Installation view of the Brazilian Pavilion at the 61st International Art Exhibition — La Biennale di Venezia Photo credits_ Rafa Jacinto _ Fundação Bienal de São Paulo

The São Paulo Biennial Foundation announces Diane Lima as curator of the Brazilian Pavilion at the 61st International Art Exhibition – La Biennale di Venezia, which take place from 9 May to 22 November 2026.

The artists Rosana Paulino and Adriana Varejão, selected by the curator, are part of the curatorial project “Comigo ninguém pode” — the Portuguese name for the Dieffenbachia plant, which also echoes a popular saying, and can be understood as “nobody can control me” or “nobody can defeat me”. The title draws on these ambiguities as a metaphor for protection, toxicity and resilience. The proposal highlights the dialogues that run through the careers of both artists, in which reflections on colonial wounds and the rewriting of history give rise to constant processes of metamorphosis, articulating new possibilities for imagination and poetic liberation.
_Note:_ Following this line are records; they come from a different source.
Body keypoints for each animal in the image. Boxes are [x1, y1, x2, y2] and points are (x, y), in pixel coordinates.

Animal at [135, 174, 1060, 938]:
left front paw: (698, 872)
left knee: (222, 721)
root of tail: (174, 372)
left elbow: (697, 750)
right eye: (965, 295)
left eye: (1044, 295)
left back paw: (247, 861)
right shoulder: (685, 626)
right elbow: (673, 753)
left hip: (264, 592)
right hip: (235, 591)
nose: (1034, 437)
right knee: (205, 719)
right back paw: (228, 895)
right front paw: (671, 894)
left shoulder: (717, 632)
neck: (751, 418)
Interview with the Brazilian Ambassador to Italy Renato Mosca de Souza.

“Being chosen to curate the Brazilian Pavilion in Venice is an honor and a great responsibility,” says Diane Lima. “Together, Paulino and Varejão historically represent the most revolutionary aspects of the presence of women in the field of national art. Their poetics, in harmony and friction, echo the struggles of social movements and democracy, without ever losing the sensitive capacity to amaze and surprise us with high-level technical quality. Along with the ideas of protection and toxicity, Comigo ninguém pode, as a popular saying, also refers to the process of transferring knowledge about nature to the realm of life, thus reflecting a process of collective manifestation that happens naturally when ‘me’ becomes ‘us,’ becomes many, and an entire nation, which uses its wisdom as a form of defense and sovereignty,” she says.
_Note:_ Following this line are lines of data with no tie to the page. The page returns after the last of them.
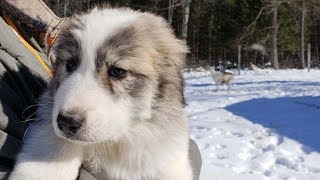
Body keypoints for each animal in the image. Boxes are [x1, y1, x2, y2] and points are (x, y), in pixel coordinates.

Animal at [10, 7, 192, 180]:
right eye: (70, 64)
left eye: (118, 71)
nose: (67, 122)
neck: (115, 141)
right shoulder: (48, 111)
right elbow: (54, 143)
Installation view of the Brazilian Pavilion at the 61st International Art Exhibition — La Biennale di Venezia Photo credits_ Rafa Jacinto _ Fundação Bienal de São Paulo

“Rosana Paulino’s work and mine intersect in the power of colonial wounds, a subject that structures the DNA of our works and runs through our research in a visceral way,” says Adriana Varejão. “I hope to develop a unique dialogue with Rosana that also connects with the architecture of the Pavilion, expanding the possibilities of our artistic paths,” she adds. For Rosana Paulino, “being in the Brazilian Pavilion in Venice, alongside Adriana Varejão, is an opportunity to investigate colonial wounds from different female perspectives that come together in an unprecedented dialogue. This encounter proposes a revision of art history by questioning the canon and recovering silenced memories, paving the way for new possibilities for the future.”
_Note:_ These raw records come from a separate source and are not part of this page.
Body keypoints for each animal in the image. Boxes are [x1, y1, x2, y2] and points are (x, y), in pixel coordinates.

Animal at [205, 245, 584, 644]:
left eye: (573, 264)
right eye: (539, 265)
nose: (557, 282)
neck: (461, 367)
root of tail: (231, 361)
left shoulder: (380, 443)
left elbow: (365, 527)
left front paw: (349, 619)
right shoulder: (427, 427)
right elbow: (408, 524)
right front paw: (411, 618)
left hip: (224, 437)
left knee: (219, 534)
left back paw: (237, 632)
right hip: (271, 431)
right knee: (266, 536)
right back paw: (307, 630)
Since 2023, the selection process for the curatorial and artistic proposals for the Brazilian Pavilion has adopted an evaluation system composed of a committee of representatives from the three organizing bodies – the Ministry of Culture, the Ministry of Foreign Affairs, and the Fundação Bienal de São Paulo – which analyzes proposals from invited curators, making for a more open
and participatory process.


“The curatorship of Diane Lima, with the presence of Rosana Paulino and Adriana Varejão, reaffirms the power and complexity of Brazil’s output on the international stage,” says Andrea Pinheiro, president of the Fundação Bienal de São Paulo. “This announcement coincides with the investment in the recovery of our Pavilion and renews the institutional commitment to present a
project in Venice that is worthy of the global debate to which Brazil has a contribution to make,” she concludes.